В этот момент послышался грохот, и от дач вывернул мужичонка с раздолбанной садовой тележкой. Он был в огромных резиновых сапогах. Не глядя на нас и не говоря нам ни слова, он подкатил к сому, без страха и лишних раздумий просунул ему руку в пасть, зацепил за дыру, которая оказалась в его мясистой губе, и взволок в тележку. Тяжело плюхнул, потом уложил кольцом, чтобы хвост не свисал. Сом лег податливо и безвольно. Весь ужас и вся притягательная тайна его пропали. Он был просто трупом теперь, мясом, едой.

— Вы поймали? — спросил Макс.

— А то, — хмуро, не глядя на нас, ответил мужик.

— На что ловили? — спросил Макс, будто это было ему интересно.

— На карася, — ответил мужик и уехал.


— А круто было бы, — сказал Макс, когда даже грохот скрылся за поворотом. — Круто было бы, если бы мы его отпустили. Он бы пришел, а мы стоим и руками машем. Уплыл, мол. Был, да уплыл.

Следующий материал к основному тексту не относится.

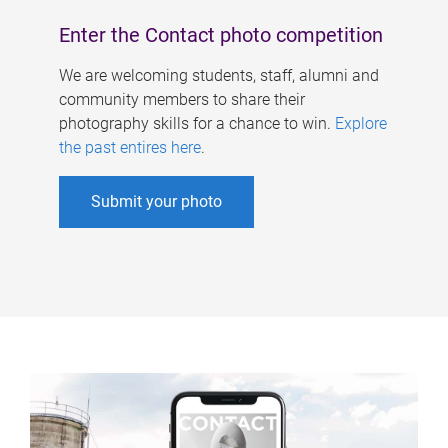
Enter the Contact photo competition
We are welcoming students, staff, alumni and
community members to share their
photography skills for a chance to win.
Explore
the past entires here
.
Submit your photo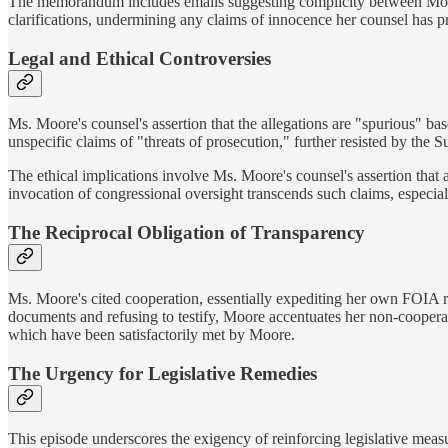
The memorandum includes emails suggesting complicity between Moor
clarifications, undermining any claims of innocence her counsel has p
Legal and Ethical Controversies
Ms. Moore's counsel's assertion that the allegations are "spurious" base
unspecific claims of "threats of prosecution," further resisted by the
The ethical implications involve Ms. Moore's counsel's assertion that
invocation of congressional oversight transcends such claims, especiall
The Reciprocal Obligation of Transparency
Ms. Moore's cited cooperation, essentially expediting her own FOIA r
documents and refusing to testify, Moore accentuates her non-cooperati
which have been satisfactorily met by Moore.
The Urgency for Legislative Remedies
This episode underscores the exigency of reinforcing legislative meas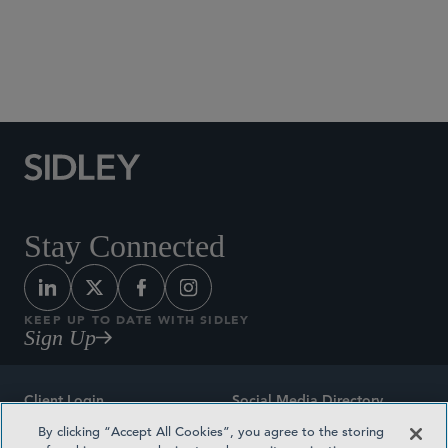
Social Media Directory
Stay Connected
KEEP UP TO DATE WITH SIDLEY
Sign Up
Client Login
Social Media Directory
By clicking “Accept All Cookies”, you agree to the storing
Sitemap
Contact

Я слабо улыбнулась. Про Ганимеда решила совсем ничего не рассказывать.

Затмение

О том, что приедет с мамой, Настя честно заранее предупредила. Сказала примерно так: «Она зимой очень болела, ее нельзя оставлять одну. Она не помешает нам, вот увидишь. Хорошо? Согласен?» А как можно было отказать? Представила бы она, что он скажет на это «нет!» — хотя уже все лето только и мечтал, что о ней, как встретит на вокзале и увезет куда глаза глядят.

Но, увидев эту маму, он сразу подумал, что лучше было отказаться. Одного взгляда на нее было достаточно, чтобы понять, что головой она того. Лицом — тетка как тетка, а глазами, их выражением — сущий ребенок. Лет восемь — десять, уже все понимает, но еще не до конца самостоятельный, молчаливый, самопогруженный. От этого несоответствия стало жутко.

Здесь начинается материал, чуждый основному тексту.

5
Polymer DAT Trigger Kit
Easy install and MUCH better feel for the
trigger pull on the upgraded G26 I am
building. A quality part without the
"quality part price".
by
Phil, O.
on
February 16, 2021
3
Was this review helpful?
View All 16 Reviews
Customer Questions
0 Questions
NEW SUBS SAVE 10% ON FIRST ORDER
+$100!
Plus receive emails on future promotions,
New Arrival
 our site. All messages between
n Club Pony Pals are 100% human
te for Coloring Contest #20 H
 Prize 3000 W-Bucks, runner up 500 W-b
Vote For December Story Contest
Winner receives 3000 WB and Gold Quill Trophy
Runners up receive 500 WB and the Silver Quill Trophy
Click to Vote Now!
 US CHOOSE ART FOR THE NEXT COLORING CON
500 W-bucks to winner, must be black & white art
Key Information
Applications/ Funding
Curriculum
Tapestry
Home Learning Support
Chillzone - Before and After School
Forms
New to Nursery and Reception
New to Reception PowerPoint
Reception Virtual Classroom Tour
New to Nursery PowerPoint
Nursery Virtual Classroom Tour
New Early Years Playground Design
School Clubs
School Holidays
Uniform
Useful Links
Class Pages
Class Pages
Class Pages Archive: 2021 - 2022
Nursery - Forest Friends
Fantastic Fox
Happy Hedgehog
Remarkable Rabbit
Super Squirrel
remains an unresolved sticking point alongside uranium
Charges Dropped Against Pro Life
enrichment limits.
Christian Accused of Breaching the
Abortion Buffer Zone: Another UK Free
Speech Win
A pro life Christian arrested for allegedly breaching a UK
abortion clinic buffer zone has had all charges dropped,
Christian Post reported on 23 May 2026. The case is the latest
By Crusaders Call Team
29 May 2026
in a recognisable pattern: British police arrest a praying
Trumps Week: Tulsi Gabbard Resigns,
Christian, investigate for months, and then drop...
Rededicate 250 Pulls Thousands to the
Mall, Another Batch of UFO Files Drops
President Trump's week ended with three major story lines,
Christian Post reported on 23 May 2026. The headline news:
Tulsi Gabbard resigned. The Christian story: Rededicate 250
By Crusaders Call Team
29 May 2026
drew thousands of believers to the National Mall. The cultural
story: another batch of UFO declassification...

— Это Надежда Игоревна, — представила Настя, а мама только кивнула и тут же спрятала глаза. Поглядывала потом исподтишка.

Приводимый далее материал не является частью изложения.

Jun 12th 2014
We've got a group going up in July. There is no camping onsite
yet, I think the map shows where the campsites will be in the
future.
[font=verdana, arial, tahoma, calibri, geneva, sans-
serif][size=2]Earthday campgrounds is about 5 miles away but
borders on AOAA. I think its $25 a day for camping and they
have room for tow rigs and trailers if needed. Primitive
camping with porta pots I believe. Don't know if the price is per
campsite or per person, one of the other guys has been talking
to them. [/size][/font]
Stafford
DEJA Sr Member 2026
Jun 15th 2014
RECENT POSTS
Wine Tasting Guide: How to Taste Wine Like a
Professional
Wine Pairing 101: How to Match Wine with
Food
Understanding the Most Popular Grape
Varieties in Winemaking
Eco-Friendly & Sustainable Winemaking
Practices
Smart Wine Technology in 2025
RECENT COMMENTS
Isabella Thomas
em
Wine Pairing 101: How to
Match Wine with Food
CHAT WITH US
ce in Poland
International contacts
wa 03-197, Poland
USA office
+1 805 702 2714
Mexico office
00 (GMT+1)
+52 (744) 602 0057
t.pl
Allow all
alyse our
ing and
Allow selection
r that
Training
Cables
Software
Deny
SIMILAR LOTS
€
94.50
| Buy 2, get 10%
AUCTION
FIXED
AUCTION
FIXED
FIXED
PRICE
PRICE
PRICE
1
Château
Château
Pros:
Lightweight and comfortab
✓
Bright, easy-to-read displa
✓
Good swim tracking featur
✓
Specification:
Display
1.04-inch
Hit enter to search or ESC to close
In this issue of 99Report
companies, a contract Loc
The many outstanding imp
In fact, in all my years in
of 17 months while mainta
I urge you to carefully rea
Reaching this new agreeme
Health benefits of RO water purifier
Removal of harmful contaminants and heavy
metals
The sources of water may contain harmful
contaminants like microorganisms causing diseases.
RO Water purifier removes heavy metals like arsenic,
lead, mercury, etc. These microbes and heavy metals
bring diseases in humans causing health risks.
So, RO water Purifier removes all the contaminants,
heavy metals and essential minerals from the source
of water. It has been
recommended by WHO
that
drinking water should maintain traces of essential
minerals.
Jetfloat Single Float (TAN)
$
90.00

Костю даже в пот бросило заранее, и он ощутил себя нашкодившим. Он и так, пока готовился к встрече, все думал, как будет этой маме в глаза смотреть. Все же у них с Настей ничего не ясно, так, летний роман, они даже мало друг про друга знают, откровенно говоря, к представлению родителям он не был готов и ждал оценивающих взглядов, расспросов. Успокаивал себя, что люди все взрослые, современные, что она поймет.